Reports of serum leptin levels in depressed subjects are conflicting, with studies finding either no differences, lower levels in depressed men, elevated levels in depressed men and women, or elevated levels only in depressed women. Adiponectin was first reported as an adipocyte secretory protein in 1995, but only recently has its physiology been investigated.48 Plasma adiponectin concentrations
are about two to three times greater than those of most other hormones, and its concentrations, unlike those of other adipocytokines, are inversely related to adiposity. Adiponectin receptors (AdipoR1 and R2) have been identified in the periphery Inhibitors,research,lifescience,medical and CNS. AdipoR1 is abundant in skeletal muscle and AdipoR2 exists primarily in the liver.46 AdipoR1 and AdipoR2 are also present in the paraventricular nucleus of the hypothalamus, amygdala, area postrema and, diffusely, in the periventricular areas and cortex. While leptin’s rhythmicity Inhibitors,research,lifescience,medical is well described, adiponectin’s 24-hour secretory profile is not well known. Adiponectin exhibits diurnal and ultradian rhythms Inhibitors,research,lifescience,medical in normal-weight men.49 Circulating concentrations of adiponectin have been reported in depressed
patients, but only at single time points. In some such studies, adiponectin was lower in newly diagnosed and drug-naïve MDD subjects, and was inversely related to depression severity.50 However, in others, there was no significant relationship selleck kinase inhibitor between single adiponectin measurements and depressive symptoms.51 To date, 24-hour secretory profiles Inhibitors,research,lifescience,medical of adiponectin have not been described in MDD patients.

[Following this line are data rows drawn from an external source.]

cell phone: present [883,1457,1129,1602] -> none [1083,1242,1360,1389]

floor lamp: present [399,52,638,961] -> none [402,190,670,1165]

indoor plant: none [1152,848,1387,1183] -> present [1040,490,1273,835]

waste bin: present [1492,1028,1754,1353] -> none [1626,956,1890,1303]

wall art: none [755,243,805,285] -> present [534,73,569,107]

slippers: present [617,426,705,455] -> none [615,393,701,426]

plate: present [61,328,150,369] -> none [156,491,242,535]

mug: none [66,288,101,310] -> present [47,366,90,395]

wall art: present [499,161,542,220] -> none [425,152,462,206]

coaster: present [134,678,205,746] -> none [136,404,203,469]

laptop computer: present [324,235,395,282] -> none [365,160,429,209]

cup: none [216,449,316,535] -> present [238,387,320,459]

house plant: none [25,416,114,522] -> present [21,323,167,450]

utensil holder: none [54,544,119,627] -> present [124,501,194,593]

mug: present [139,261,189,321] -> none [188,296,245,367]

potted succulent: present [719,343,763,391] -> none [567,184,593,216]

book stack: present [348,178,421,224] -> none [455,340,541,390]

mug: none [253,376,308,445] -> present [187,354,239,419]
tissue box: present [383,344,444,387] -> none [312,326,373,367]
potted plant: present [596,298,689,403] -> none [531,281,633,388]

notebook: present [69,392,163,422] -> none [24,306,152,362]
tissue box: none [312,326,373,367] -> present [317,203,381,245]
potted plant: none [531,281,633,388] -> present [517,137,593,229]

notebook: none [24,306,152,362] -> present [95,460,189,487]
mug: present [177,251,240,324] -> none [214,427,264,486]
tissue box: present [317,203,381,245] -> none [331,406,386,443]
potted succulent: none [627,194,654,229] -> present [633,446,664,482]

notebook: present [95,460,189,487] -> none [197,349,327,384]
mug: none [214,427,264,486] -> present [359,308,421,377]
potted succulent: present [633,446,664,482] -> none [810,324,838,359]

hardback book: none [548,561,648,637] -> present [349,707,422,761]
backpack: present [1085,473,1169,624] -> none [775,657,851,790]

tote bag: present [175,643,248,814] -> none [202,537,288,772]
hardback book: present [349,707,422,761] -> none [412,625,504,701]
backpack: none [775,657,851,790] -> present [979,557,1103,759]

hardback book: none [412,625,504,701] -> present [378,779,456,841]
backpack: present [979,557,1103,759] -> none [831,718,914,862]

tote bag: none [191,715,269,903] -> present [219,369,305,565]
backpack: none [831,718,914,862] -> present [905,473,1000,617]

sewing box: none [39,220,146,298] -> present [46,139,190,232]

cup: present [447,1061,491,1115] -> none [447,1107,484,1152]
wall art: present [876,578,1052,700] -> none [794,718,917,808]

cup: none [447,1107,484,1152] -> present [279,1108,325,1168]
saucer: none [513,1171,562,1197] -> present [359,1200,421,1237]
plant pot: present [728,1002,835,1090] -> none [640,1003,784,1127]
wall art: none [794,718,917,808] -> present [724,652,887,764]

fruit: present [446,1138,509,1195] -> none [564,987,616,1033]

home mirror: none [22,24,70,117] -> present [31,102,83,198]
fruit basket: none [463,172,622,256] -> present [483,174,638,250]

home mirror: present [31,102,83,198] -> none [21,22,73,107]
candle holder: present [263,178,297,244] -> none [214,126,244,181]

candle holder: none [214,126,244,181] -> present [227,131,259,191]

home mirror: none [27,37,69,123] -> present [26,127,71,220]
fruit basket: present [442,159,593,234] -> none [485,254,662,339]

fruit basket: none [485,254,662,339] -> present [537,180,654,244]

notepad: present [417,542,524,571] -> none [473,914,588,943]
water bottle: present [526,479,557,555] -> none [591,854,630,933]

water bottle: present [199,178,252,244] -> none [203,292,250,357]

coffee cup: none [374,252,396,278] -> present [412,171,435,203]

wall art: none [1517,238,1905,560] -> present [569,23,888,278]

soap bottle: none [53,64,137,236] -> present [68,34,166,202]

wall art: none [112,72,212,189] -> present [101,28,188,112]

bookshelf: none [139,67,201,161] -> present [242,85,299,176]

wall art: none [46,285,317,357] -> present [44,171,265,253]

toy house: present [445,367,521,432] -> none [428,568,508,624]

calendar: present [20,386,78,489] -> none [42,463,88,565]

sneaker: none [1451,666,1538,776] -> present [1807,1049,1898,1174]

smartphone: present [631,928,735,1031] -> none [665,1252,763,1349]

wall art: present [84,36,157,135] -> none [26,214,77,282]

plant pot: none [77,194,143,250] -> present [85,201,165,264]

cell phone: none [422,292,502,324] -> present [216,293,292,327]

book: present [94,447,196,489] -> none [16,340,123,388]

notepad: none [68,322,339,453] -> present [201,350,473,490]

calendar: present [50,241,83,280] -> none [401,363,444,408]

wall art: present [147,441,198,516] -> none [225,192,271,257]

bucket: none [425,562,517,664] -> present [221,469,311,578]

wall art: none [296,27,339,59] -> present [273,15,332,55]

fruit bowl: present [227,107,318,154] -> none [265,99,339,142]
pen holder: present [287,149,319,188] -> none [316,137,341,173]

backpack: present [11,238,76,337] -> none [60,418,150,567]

Because MDD subjects have a higher CVD prevalence, and reduced adiponectin is associated with negative health consequences, Inhibitors,research,lifescience,medical adiponectin rhythmicity in patients
with depression is of interest. The relationship of adiponectin to the HPA axis and leptin also remains unknown in MDD subjects. In a satellite study47 we aimed to establish: (i) whether women with MDD have decreased circulating concentrations of adiponectin and/or disruption of adiponectin secretory rhythmicity; (ii) the relationship of adiponectin and leptin secretion with depression; (iii) the temporal correlations among circadian concentrations L-NAME HCl of adiponectin, leptin, ACTH, and cortisol. From the whole POWER sample, we individually matched 23 consecutively studied women with MDD with 23 control subjects, based on age ±3.0 years and BMI ±2.0 kg/m2. In control subjects, diurnal fluctuation in adiponectin was about 30% (Figure 5, upper panel). Adiponectin was higher during the day, with a zenith around 1430 h, an initial fall around 1600 h, a further decline after 2300 h and then another increase at about 0300 h. Women with MDD exhibited similar adiponectin rhythmicity. Mean adiponectin concentrations were about 25% lower at all 24-h time points in women in the MDD versus control group.